La metafora del fuoco che arde è la più ricorrente, anche per la sua insaziabilità:”Il fuoco cresce e non basta. Chiede d’esser nutrito. Tutto chiede, tutto vuole”. D’Annunzio parla, poi , di una “chiusa fornace” ormai accesa, riferendosi chiaramente al sentimento interventista ormai insinuatosi nei cuori degli Italiani. Il discorso si chiude con le “nuove Beatitudini”, in cui risalta soprattutto la sesta:”Beati quelli che, avendo ieri gridato contro l’evento, accetteranno in silenzio l’alta necessità e non più vorranno essere gli ultimi, ma i primi”. Si tratta di una chiara allusione ai neutralisti, che invano cercarono di spegnere il fuoco del nazionalismo italiano.

Altrettanto violento nei toni fu il discorso di D’Annunzio a Roma contro Giolitti, schierato neutralista. Il poeta, in quell’occasione, si espresse così:”Noi siamo sul punto di esser venduti come una greggia infetta. Su la nostra dignità umana, su la dignità di ognuno […] sta la minaccia d’un marchio servile”. I temi su cui gioca D’Annunzio, questa volta, sono lo stato di servitù e la passività del popolo italiano che non si rende artefice del proprio destino di libertà e gloria e si affida, piuttosto, ad una classe dirigente immobile e timorosa.

Alla vigilia del 24 Maggio, si parlava di “riscatto interno” (contro i neutralisti) e del futuro riscatto che l’Italia avrebbe conseguito oltre i confini (nel conflitto). Il Paese doveva intervenire per due motivi: l’ingiusta esclusione dalle decisioni della Triplice Alleanza e l’agognato completamento dell’Unità d’Italia che, all’epoca, non comprendeva i territori di Trento e Trieste, appartenenti all’Impero Austro-Ungarico. In una guerra che stava coinvolgendo tutte le principali potenze europee, l’Italia non poteva rimanere a guardare e D’Annunzio lo sapeva bene. Fu per questo, dunque, che si arruolò attivamente tra le milizie e si pose a capo di numerose imprese goliardiche, che lo portarono perfino alla perdita dell’occhio destro.

D’Annunzio fu abile nel porre la demonizzazione dei neutralisti al centro della sua estenuante propaganda bellica, intuendo come fosse più semplice aizzare la folla dopo aver individuato un nemico comune. D’Annunzio, l’esteta che puntava a rendere la propria vita un capolavoro, non poteva permettere che un momento tanto propizio per l’Italia fuggisse via senza essere stato sfruttato.

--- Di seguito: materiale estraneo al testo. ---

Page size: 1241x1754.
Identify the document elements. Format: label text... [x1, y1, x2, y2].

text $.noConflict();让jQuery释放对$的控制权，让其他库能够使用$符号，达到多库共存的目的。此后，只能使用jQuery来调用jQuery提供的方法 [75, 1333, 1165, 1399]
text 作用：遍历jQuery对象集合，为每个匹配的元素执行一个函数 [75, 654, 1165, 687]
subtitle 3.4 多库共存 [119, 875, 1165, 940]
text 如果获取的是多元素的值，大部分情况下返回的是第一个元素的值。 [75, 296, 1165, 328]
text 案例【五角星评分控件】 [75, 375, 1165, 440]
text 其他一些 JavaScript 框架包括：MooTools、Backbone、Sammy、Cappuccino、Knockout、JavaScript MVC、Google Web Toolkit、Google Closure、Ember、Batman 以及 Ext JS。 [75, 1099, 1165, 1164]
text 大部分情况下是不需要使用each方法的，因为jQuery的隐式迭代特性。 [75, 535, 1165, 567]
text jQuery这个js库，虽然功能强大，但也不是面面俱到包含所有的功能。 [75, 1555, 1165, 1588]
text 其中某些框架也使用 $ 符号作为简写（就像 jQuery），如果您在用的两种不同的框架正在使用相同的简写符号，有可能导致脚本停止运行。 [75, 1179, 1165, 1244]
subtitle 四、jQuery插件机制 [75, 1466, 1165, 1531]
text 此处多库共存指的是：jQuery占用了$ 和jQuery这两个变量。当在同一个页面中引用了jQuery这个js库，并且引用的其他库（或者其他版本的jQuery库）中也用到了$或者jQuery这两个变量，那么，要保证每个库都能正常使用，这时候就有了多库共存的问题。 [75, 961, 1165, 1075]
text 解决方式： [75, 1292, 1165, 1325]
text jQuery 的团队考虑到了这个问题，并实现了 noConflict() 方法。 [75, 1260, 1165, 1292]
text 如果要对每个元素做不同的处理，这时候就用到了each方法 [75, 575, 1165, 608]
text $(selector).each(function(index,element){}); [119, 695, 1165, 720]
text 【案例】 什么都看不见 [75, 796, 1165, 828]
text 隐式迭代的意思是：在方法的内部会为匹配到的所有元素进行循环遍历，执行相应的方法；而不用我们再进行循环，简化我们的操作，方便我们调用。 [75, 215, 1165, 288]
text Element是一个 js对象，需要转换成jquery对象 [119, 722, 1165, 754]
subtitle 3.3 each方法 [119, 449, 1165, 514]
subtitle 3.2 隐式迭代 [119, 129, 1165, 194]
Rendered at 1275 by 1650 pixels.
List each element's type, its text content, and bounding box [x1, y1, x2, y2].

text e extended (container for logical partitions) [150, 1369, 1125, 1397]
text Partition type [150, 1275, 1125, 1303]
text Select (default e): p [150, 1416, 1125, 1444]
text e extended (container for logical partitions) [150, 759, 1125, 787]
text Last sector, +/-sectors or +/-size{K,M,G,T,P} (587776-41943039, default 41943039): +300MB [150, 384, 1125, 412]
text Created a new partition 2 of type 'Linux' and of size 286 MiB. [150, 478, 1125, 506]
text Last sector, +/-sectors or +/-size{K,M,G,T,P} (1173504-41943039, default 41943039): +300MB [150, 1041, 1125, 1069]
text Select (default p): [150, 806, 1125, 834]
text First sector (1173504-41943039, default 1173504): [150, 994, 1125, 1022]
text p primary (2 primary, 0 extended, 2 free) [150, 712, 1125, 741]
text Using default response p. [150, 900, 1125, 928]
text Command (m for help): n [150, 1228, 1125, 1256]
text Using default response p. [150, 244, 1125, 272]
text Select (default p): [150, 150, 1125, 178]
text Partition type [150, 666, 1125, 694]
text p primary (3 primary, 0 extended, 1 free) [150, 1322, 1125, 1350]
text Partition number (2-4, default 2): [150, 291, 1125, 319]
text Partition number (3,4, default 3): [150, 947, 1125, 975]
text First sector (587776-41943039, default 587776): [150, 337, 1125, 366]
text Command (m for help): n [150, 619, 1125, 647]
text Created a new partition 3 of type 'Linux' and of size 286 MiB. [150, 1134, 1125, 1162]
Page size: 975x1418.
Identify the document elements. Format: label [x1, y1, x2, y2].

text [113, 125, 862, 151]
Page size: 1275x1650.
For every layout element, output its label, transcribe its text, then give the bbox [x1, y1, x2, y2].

Nell’epoca d’affermazione dei mezzi di comunicazione di massa, D’Annunzio riuscì a dar forma al suo ideale di unione tra popolo e leader carismatico, incarnazione del superuomo nietzschiano capace di porsi al di sopra e allo stesso tempo di fondersi con la folla. D’Annunzio fu un poeta-Vate nella fase precedente al conflitto e un poeta-soldato durante la guerra vera e propria.

Alcuni storici affermano che l’interventismo “scelse la via della piazza”, senza alcuna imposizione forzata. Esso riuscì a suscitare, attraverso le parole, la stessa violenza che avrebbe poi applicato nello scontro fisico, rivolgendosi non alle menti degli italiani, bensì ai loro cuori. Se in epoche precedenti il potere politico si era servito degli artisti per veicolare determinati messaggi, pur rimanendo due cose ben distinte, ora i due ambiti si fondono, fino a non distinguere la linea sottile tra condottiero e poeta.

L’intervento fu, dunque, proposto da figure come D’Annunzio, ma fu optato e legittimato dal popolo, convinto, durante le manifestazioni delle radiose giornate di Maggio, a partecipare attivamente al disegno di gloria cui il Bel Paese era destinato.